Friday, May 22, 2020

Evanston: clever; absurd; $46,000,000; making it so




I thank Steve Earley for two links about a beautiful weather visualization app created by a New Zealander.  The images above are from the app.  The top one wind; the lower swell.

Here is a link to the app:


And here a link to an article about it.






A heading of an article in the NY TIMES:  Now is no time to read alone.

First I’m not supposed to drink alone and now I am not supposed to read alone.  This is absurd.  Everything has to be done in a group?  I don’t think so.  Being alone at the time, I didn’t read the article.
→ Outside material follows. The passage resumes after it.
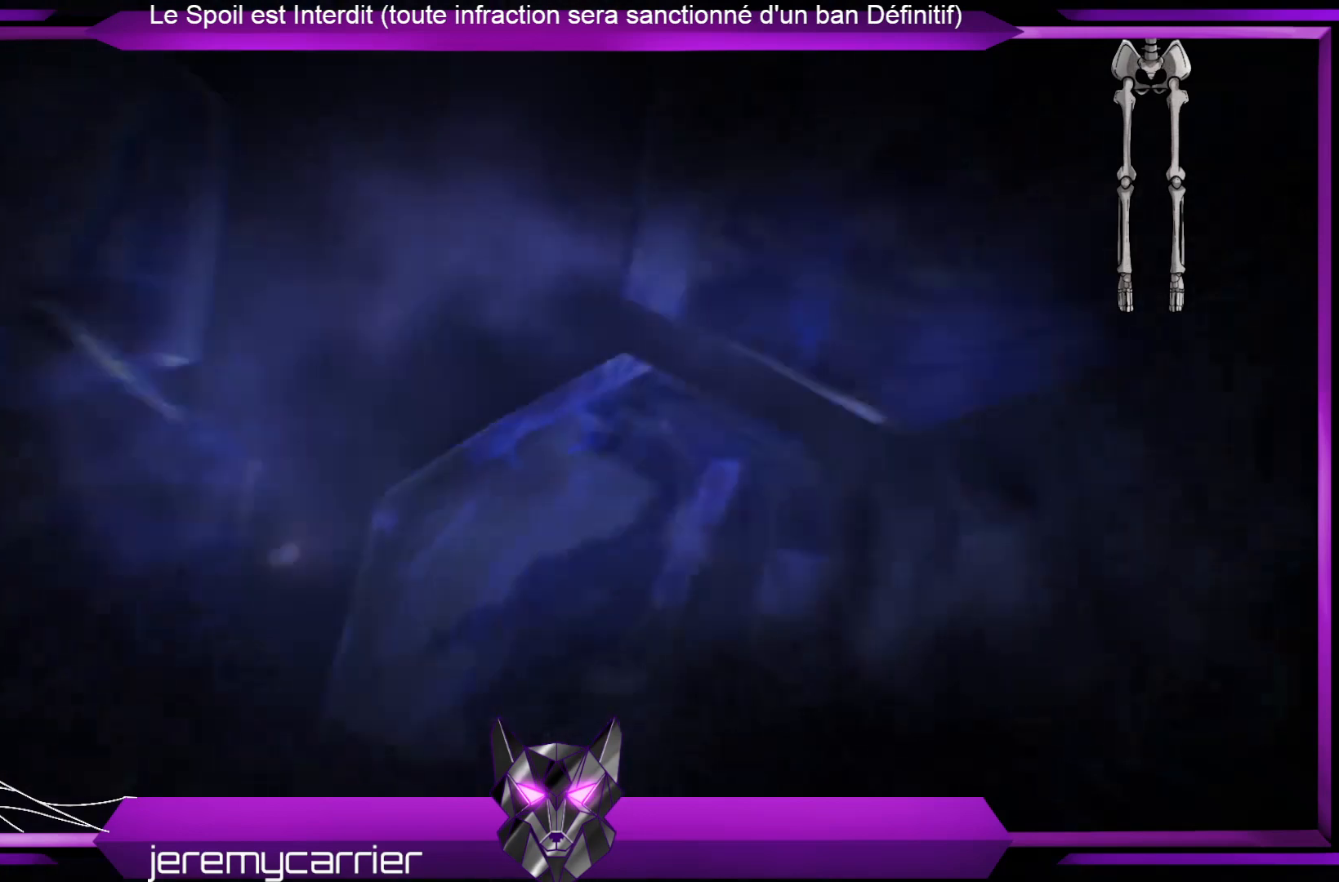
{"buttons": [], "left_stick": "center", "right_stick": "center", "events": []}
Of group activities I stand with Ogden Nash:

Home is heaven and orgies are vile,
But you need an orgy, once in a while.



I thank Dan for the link to a long article about a very wealthy man who has become the first to go to the deepest points in five oceans.



Normally if the price of admission is in the millions I am not interested and while I agree that many so-called records are absurd, I do not agree that this is one of the last meaningful records that can be set.  I am also skeptical about reports of 90’ waves.  However, I found the article of interest in the process and the findings and the people.  We have a submersible designer who never read a book on submarines because he does not want his thinking tainted.  A businessman who takes on a project for non-business passion.  A very competent ship’s captain.  And a wealthy egotist who accepts tripling his original budget and spends $46,000,000 of his own money seeking immortality.



I finished reading the excellent SPAIN IN THEIR HEARTS about the Americans and British who fought in the Spanish Civil War, among them Bob Merriman who commanded the Abraham Lincoln Battalion of the International Brigades.  Six months before he was killed in 1938 at age 29 he wrote, “Life has been full because I made it so.”




I am a creature of words immorally written and read alone.  But sometimes words fail.  Music fails.  They did last night. 

Increasingly I long for the open ocean, to dwell again in the monastery of the sea.  And there is no prospect of that happening.  I am likely to be away from GANNET for at least five months.  A few weeks in Hilton Head will be a welcomed change.